Bone Turnover — Why Formation and Resorption Must Be Measured Together
Bone remodeling is a coupled process: osteoclasts resorb old bone matrix, and osteoblasts deposit new bone in the resorption cavity. In healthy bone, formation and resorption are balanced. In osteoporosis, resorption exceeds formation — but measuring only a resorption marker (e.g., CTX-I) tells you that bone is being lost, not whether formation is also suppressed. In bone metastases, both formation and resorption can be elevated simultaneously — a single marker misses the coupling. In anabolic therapy (e.g., teriparatide, romosozumab), formation markers rise before resorption — measuring both provides temporal resolution of the anabolic window. U-PLEX custom configuration enables simultaneous quantification of formation, resorption, and regulatory markers in a single panel — providing the coupled bone turnover profile essential for mechanistic interpretation of bone biology.
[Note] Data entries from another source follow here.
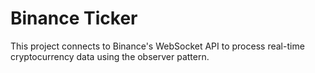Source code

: # Binance Ticker

This project connects to Binance's WebSocket API to process real-time cryptocurrency data using the observer pattern.
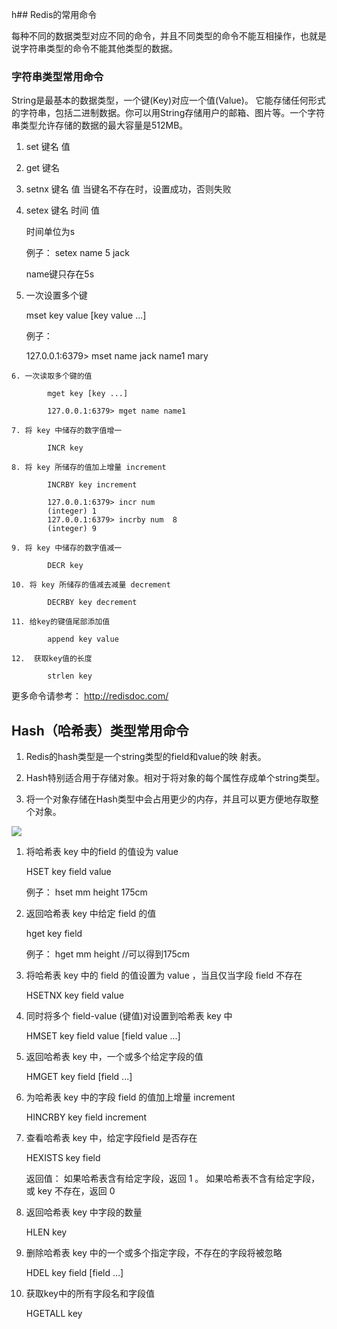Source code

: h## Redis的常用命令

每种不同的数据类型对应不同的命令，并且不同类型的命令不能互相操作，也就是说字符串类型的命令不能其他类型的数据。

### 字符串类型常用命令

  String是最基本的数据类型，一个键(Key)对应一个值(Value)。
它能存储任何形式的字符串，包括二进制数据。你可以用String存储用户的邮箱、图片等。一个字符串类型允许存储的数据的最大容量是512MB。

   1. set 键名  值
   2. get 键名
   3. setnx 键名 值
       当键名不存在时，设置成功，否则失败

   4. setex 键名 时间   值

        时间单位为s

        例子：  setex name 5  jack

        name键只存在5s

   5. 一次设置多个键
     
      	mset key value [key value ...]
       

       例子：

		127.0.0.1:6379> mset  name  jack   name1   mary

    6. 一次读取多个键的值

       		mget key [key ...]

        	127.0.0.1:6379> mget name name1

    7. 将 key 中储存的数字值增一

 			INCR key

    8. 将 key 所储存的值加上增量 increment

			INCRBY key increment
	
			127.0.0.1:6379> incr num
			(integer) 1
			127.0.0.1:6379> incrby num  8
			(integer) 9

    9. 将 key 中储存的数字值减一

        	DECR key

    10. 将 key 所储存的值减去减量 decrement

			DECRBY key decrement

    11. 给key的键值尾部添加值
		
			append key value

    12.  获取key值的长度

			strlen key

更多命令请参考： http://redisdoc.com/


## Hash（哈希表）类型常用命令

1. Redis的hash类型是一个string类型的field和value的映
射表。

2. Hash特别适合用于存储对象。相对于将对象的每个属性存成单个string类型。

3. 将一个对象存储在Hash类型中会占用更少的内存，并且可以更方便地存取整个对象。

![](./images/hash1.png)


   1. 将哈希表 key 中的field 的值设为 value

       HSET  key field value

       例子：  hset mm  height  175cm

   2. 返回哈希表 key 中给定 field 的值

		hget key field

       例子：  hget mm height  //可以得到175cm

   3. 将哈希表 key 中的 field 的值设置为 value ，当且仅当字段 field 不存在

		HSETNX key field value

   4. 同时将多个 field-value (键值)对设置到哈希表 key 中

		HMSET key field value [field value ...]

   5. 返回哈希表 key 中，一个或多个给定字段的值

		HMGET key field [field ...]

   6. 为哈希表 key 中的字段 field 的值加上增量 increment

       	HINCRBY key field increment

   7. 查看哈希表 key 中，给定字段field 是否存在

		HEXISTS key field

		返回值：
			如果哈希表含有给定字段，返回 1 。
			如果哈希表不含有给定字段，或 key 不存在，返回 0

   8. 返回哈希表 key 中字段的数量
	   
		HLEN key

   9. 删除哈希表 key 中的一个或多个指定字段，不存在的字段将被忽略

		HDEL key field [field ...]

   10. 获取key中的所有字段名和字段值
		  
		HGETALL key




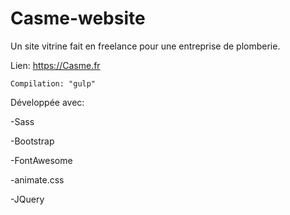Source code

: # Casme-website
 
Un site vitrine fait en freelance pour une entreprise de plomberie.

Lien: https://Casme.fr

    Compilation: "gulp"

Développée avec:

-Sass

-Bootstrap

-FontAwesome

-animate.css

-JQuery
Bone Turnover Markers — Formation, Resorption & Regulation
- Bone Formation Markers: P1NP (procollagen type 1 N-terminal propeptide) — the most widely used bone formation marker, directly reflecting type I collagen synthesis by osteoblasts. Osteocalcin — osteoblast-specific protein incorporated into bone matrix; also functions as a hormone regulating insulin secretion and testosterone synthesis.
- Bone Resorption Markers: CTX-I (C-terminal telopeptide of type I collagen) — collagen degradation fragment released during osteoclast-mediated bone resorption; the most responsive resorption marker. RANKL — the key osteoclast differentiation factor; elevated in osteoporosis, bone metastases, and inflammatory bone loss.
- Regulatory Markers: Osteoprotegerin (OPG) — soluble decoy receptor that blocks RANKL; the OPG/RANKL ratio determines net bone resorption. PTH — parathyroid hormone regulating calcium homeostasis; continuously elevated PTH drives bone resorption (hyperparathyroidism). Vitamin D (25-OH) — essential for calcium absorption and bone mineralization.